According to Willis Towers Watson survey of 158 employers globally, 65% of companies surveyed are now restricting travel to and from Asia.
Also, employees who’ve returned from Hubei Province, including Wuhan, Iran, Daegu or Cheongdo in the Republic of Korea, and any area within Italy under containment measures in the last month must avoid attending work.
5. Promote Routine Environmental Cleaning
Employers must ensure that routine environmental cleaning is done. All frequently touched surfaces like workstations, countertops, and doorknobs, etc., must be cleaned regularly at offices. Equip your workforce with disposable wipes that employees can use before using doorknobs, keyboards, remote controls, and desks.
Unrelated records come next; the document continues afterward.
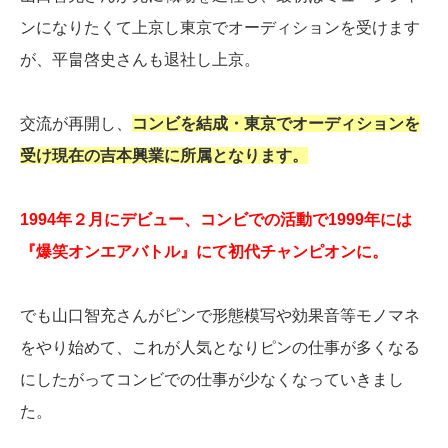
ンになりたくて上京し東京でオーディションを受けます
が、平畠啓史さんも退社し上京。
交流が再開し、
コンビを結成・東京でオーディションを
受け現在の吉本興業に所属となります。
1994年２月にデビュー、コンビでの活動で1999年には
『爆笑オンエアバトル』にて初代チャンピオンに。
でも山口智充さんがピンで形態模写や効果音等モノマネ
をやり始めて、これが人気となりピンの仕事が多くなる
にしたがってコンビでの仕事が少なくなっていきまし
た。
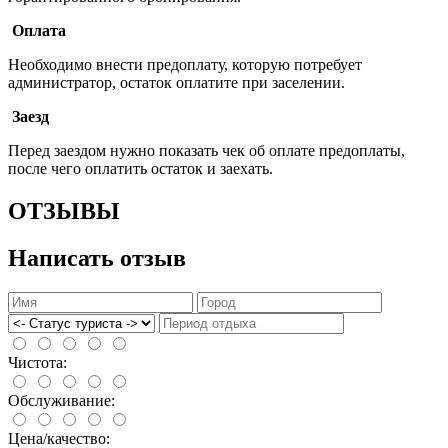
Оплата
Необходимо внести предоплату, которую потребует
администратор, остаток оплатите при заселении.
Заезд
Перед заездом нужно показать чек об оплате предоплаты,
после чего оплатить остаток и заехать.
ОТЗЫВЫ
Написать отзыв
Чистота:
Обслуживание:
Цена/качество:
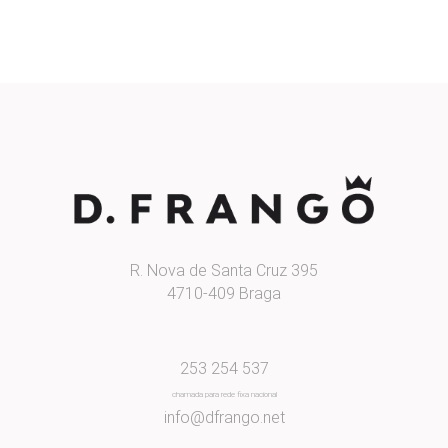
R. Nova de Santa Cruz 395
4710-409 Braga
253 254 537
chamada para rede fixa nacional
info@dfrango.net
6. Maintain Real-time Public Health Communication with Employees
Since the whole world is abuzz with the coronavirus news, there are scary rumors too floating around. These can get circulated fast. Hence, it becomes more important for employers to keep all workers, both at and off the worksite, abreast with real-time factual updates about COVID -19 infection, symptoms, and company policies related to remote work, sick leaves, business travels, etc. An emergency response team should be at work to thoughtfully coordinate and avoid inconsistent communications being cascaded by managers or functions to their teams.
Let’s Unlock a Healthier and Happier Workplace
With the rapid transmission of this life-threatening viral infection, it’s an opportunity for employers to conduct health and wellness checkups of their entire workforce, and plan and prepare to combat this epidemic to ensure a healthier and happier workplace.